I sat in the lee of the big boulder and watched the rainstorm disappear down the valley; signs of its passing were everywhere, small runnels of water ran down the fellside, water dripped off the crag behind me and I was soaked. Oblivious to the rain the huntsman remained out in the open, one foot up on a small boulder, his coat open to the waist. Occasionally he blew a long blast on his horn, in dribs and drabs his pack came back to him save for two hounds on the opposite fell that seemed to be having a hunt of their own. A well dressed man of some girth leaning against a rock put down his binoculars and addressed us in a voice more accustomed to addressing the field from the back of some steed. “Heel way I believe.” This caused some ill-concealed mirth from those of us who knew the secret destination of the hounds and a total blankness on the faces of those who did not - the huntsman, master and whip.

An old lad standing next to me blew a mouthful of smoke and asked, “What’s the joke?”

I looked up at him. ”They go and raid the dustbins back of the Sally (Salutation Hotel) on their way home,” I replied,”been at it a while, they…“ (I indicated the three hunt officials) “…don’t know yet!” The old boy spat on the ground, narrowly missing a beetle which had just emerged from shelter. “No,” he said they wouldn’t be.”

I sat back and watched the mist and low cloud begin to drift down the surrounding fell, it looked like a big storm was on the way but no one showed any sign of moving.

By now the sterns of the two errant hounds had disappeared into the mist and presumably well on their way towards a feed. I sat there watching the oncoming storm and my mind went back to lunchtime.

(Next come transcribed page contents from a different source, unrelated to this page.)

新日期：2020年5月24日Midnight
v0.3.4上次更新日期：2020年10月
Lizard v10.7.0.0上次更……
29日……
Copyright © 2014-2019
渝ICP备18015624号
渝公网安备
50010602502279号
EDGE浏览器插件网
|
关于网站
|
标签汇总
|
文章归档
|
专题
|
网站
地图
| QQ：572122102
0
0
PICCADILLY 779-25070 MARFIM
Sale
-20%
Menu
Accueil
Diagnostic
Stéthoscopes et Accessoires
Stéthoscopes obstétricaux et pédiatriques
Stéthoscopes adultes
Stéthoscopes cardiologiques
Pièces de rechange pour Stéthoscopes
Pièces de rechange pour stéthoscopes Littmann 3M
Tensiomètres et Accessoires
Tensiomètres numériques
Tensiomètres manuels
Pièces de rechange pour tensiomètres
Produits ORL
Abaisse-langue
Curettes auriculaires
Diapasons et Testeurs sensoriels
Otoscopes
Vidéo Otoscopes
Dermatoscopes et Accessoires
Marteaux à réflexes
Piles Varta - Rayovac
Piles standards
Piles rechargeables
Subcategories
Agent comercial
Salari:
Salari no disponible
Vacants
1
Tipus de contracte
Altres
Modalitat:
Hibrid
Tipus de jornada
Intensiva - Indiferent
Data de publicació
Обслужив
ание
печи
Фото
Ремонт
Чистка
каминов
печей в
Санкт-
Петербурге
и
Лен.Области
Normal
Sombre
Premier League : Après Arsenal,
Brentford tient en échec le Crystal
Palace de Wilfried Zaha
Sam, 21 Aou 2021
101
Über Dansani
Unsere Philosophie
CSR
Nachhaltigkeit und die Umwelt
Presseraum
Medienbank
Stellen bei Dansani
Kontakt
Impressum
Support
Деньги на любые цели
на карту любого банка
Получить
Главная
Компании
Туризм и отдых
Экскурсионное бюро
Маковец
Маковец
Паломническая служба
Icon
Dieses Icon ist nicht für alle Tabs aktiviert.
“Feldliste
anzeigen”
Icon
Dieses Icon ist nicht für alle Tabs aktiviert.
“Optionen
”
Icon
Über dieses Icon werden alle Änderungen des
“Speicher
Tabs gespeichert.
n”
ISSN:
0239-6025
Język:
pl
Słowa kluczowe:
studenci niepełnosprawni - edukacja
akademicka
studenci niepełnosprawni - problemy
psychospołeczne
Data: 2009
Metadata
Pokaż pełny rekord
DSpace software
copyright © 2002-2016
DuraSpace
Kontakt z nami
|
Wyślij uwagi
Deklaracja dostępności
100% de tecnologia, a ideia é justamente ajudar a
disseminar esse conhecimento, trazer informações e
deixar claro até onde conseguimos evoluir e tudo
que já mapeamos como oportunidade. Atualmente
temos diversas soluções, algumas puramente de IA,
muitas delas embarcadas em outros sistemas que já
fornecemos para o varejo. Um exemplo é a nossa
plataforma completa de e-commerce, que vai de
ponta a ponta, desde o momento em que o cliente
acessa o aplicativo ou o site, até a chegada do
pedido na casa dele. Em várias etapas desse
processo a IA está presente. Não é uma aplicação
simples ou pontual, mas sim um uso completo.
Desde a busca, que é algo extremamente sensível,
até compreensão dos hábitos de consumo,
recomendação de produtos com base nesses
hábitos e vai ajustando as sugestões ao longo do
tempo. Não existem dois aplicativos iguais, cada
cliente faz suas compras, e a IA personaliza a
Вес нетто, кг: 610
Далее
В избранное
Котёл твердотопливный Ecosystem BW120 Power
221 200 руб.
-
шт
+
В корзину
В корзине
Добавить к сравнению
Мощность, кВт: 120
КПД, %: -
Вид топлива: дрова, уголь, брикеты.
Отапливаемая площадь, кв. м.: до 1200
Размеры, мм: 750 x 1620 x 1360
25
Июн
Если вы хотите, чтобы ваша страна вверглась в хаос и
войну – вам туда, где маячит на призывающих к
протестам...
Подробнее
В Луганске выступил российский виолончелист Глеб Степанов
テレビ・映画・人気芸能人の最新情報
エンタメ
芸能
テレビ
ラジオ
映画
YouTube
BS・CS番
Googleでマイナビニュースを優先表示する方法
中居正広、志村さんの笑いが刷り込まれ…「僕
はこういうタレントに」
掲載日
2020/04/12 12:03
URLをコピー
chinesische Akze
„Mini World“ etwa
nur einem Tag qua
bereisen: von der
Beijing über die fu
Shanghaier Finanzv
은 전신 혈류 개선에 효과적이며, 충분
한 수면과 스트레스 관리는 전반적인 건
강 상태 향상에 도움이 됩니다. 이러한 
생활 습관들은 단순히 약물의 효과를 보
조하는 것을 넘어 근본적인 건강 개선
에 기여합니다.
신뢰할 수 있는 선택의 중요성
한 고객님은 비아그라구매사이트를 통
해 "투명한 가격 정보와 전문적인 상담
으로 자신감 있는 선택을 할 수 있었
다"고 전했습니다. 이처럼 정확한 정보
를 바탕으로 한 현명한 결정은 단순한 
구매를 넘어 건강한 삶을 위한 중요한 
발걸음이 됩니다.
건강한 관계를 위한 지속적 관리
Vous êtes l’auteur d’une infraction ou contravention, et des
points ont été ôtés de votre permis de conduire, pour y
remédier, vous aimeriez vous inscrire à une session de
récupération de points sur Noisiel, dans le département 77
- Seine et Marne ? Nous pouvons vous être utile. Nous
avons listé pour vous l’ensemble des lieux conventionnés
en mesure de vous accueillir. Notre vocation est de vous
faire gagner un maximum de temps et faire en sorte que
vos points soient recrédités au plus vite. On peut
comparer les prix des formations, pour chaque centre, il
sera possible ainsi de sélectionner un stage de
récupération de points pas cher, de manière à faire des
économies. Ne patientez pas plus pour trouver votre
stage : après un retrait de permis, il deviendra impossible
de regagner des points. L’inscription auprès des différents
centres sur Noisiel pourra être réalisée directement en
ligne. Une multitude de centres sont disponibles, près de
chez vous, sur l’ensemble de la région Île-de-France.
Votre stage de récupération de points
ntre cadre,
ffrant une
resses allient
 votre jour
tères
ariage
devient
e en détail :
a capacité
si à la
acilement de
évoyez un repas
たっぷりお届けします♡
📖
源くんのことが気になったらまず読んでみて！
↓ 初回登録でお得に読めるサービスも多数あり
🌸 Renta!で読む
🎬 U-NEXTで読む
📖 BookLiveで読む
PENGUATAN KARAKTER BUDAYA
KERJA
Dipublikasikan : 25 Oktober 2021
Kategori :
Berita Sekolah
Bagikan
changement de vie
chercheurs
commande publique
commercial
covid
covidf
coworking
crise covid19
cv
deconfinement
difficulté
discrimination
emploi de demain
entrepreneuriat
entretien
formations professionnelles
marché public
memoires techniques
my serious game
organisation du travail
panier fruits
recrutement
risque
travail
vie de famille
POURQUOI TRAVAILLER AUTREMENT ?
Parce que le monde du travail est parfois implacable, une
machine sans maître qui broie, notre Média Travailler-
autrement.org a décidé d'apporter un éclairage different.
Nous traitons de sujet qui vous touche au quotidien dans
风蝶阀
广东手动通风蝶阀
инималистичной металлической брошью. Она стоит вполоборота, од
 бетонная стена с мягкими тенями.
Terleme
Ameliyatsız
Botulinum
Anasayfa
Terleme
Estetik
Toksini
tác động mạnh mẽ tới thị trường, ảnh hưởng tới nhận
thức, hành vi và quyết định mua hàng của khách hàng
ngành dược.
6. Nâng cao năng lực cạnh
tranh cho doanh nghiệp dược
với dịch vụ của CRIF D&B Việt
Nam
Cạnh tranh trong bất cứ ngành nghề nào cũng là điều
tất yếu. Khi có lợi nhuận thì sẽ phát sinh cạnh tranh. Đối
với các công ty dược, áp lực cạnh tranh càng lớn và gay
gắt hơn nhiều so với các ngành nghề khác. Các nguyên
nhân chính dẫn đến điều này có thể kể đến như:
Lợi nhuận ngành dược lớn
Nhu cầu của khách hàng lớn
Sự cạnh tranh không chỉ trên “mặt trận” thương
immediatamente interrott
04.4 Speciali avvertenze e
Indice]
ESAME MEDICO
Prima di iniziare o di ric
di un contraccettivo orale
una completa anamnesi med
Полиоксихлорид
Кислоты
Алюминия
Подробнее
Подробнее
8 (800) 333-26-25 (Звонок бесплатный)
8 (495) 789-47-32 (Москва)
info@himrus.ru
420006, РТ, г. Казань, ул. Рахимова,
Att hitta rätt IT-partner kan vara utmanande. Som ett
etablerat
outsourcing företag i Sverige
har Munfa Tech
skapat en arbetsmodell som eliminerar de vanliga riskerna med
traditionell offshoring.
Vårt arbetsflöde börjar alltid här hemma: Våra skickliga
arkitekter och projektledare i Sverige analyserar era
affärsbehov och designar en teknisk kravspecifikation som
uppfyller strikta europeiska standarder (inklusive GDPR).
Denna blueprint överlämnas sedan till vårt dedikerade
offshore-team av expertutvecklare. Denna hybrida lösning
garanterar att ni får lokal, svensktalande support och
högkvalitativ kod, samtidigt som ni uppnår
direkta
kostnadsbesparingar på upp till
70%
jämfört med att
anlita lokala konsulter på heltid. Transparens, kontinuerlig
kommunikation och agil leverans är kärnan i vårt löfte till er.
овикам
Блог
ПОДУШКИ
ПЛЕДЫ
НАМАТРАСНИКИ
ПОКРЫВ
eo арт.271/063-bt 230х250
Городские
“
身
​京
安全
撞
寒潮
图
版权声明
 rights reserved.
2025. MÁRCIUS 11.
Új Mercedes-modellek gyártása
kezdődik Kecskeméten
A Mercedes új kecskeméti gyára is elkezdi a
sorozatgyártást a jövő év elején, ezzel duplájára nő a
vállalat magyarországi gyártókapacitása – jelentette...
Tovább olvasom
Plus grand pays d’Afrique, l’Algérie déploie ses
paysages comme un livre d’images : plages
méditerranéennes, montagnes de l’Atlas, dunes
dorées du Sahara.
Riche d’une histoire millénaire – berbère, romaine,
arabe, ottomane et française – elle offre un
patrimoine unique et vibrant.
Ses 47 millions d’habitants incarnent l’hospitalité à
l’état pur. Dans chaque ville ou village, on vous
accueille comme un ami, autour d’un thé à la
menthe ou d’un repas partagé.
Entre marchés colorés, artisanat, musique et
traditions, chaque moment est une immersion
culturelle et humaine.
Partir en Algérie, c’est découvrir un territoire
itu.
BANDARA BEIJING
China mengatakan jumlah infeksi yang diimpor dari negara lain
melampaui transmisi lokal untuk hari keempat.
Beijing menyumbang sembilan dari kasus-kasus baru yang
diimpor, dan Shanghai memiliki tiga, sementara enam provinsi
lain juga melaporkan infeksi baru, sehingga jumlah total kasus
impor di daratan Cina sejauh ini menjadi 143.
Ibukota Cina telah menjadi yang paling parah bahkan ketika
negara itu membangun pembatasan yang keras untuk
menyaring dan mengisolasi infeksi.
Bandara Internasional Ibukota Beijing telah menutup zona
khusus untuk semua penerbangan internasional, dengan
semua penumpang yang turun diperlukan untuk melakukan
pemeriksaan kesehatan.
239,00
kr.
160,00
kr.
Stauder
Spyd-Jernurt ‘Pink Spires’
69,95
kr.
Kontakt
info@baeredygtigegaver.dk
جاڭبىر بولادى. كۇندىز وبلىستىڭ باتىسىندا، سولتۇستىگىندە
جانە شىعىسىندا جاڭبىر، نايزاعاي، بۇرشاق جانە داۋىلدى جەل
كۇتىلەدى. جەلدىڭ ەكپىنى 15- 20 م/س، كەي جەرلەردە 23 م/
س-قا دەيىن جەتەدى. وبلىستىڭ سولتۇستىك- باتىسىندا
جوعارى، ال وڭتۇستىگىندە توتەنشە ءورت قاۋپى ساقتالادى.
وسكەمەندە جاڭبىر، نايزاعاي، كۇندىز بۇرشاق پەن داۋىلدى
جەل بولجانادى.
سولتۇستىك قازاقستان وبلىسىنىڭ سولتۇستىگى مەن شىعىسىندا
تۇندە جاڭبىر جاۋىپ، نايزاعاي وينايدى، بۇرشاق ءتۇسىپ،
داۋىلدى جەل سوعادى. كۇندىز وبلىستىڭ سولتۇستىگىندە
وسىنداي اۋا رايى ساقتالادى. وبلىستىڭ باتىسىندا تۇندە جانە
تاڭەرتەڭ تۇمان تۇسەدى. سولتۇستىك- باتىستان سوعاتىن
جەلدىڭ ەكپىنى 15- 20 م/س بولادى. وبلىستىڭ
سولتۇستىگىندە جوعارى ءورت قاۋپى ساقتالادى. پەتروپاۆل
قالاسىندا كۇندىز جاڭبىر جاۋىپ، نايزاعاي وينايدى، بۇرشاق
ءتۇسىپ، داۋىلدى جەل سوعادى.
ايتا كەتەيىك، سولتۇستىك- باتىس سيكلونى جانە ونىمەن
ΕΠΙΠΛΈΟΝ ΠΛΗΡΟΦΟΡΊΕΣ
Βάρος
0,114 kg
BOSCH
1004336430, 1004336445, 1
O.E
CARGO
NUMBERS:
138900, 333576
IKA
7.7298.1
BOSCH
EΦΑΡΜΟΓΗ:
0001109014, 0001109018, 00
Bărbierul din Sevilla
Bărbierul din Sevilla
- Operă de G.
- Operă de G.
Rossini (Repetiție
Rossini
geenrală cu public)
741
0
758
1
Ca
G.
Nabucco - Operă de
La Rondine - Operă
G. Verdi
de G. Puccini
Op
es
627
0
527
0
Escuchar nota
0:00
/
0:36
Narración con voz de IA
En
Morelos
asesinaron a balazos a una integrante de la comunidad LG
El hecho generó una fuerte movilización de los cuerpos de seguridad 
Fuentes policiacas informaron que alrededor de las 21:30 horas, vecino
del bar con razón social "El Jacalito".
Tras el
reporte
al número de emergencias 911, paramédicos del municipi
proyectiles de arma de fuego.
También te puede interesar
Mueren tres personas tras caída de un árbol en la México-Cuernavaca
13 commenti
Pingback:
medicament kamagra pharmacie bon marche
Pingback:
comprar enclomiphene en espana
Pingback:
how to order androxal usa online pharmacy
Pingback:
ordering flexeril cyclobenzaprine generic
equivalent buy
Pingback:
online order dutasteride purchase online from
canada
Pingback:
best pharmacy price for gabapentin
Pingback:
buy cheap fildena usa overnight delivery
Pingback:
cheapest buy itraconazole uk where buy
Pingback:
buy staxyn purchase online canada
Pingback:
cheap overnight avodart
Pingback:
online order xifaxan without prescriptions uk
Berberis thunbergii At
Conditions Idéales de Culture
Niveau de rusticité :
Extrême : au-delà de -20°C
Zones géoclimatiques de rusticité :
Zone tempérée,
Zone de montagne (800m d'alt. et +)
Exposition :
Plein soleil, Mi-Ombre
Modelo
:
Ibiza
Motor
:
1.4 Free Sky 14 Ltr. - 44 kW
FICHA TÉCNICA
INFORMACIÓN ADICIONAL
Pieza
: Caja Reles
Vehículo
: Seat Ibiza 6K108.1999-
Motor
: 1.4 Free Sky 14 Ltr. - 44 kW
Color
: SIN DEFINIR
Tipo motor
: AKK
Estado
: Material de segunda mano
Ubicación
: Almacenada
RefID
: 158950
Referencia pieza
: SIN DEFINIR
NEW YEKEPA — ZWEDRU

The sun had just crossed the yardarm when hounds killed above the out-gang track almost at the valley head. Them that do these things had had a hoot and a shout and when the valley had gone quiet again, there was a discussion about what to do next. The consensus opinion was home and we began the descent towards the village, the hounds ahead of us. Suddenly a big fell fox jumped up almost in the middle of the hounds, obviously a sportsman he gave a disdainful flick of his brush and headed like a bat out of hell up the valley and over the top. We toiled along in his wake listening to the hunt climb out over the top and into the next valley, the hounds spread out like a hound trail. I caught a glimpse of the fox as he crossed the ridge, he paused to look back, and again he flicked his tail before dropping into the next valley.

By the time we arrived on the ridgeline it was all over, the fox had dived into probably the worst borran in the area, a labyrinth of tunnels, dead ends and drops. If that was not enough above the entrance was a boulder several tons in weight perched precariously. Over the years the hunt had given best to any fox which had gone in, the place was so dangerous. We arrived at the entrance puffing and blowing to find a young lad who for some time had talked up his terrier, preparing it to enter the borran. “Nay keep it out,” someone said. The young lad looked aggrieved. “Be reet,” he said, “she’s a fighter.” A voice from below the borran carried up to the lad. “If you put thy dog in theer and it gets stuck, we will have to try and dig the bugger out with yon boulder waiting to fall on us, leave it be.“ We were joined by the whip closely followed by the huntsman. The lad put the lead back on his terrier, which I swear breathed a sigh of relief.

We sat watching the oncoming weather, which soon enveloped where we sat, mists swirled and big fluffy flakes of snow drifted by and began to settle. “Time to move,” the old lad said. “Where to?” asked the lad with the terrier. “I’m going home,” was the reply and as one we rose and headed into the storm.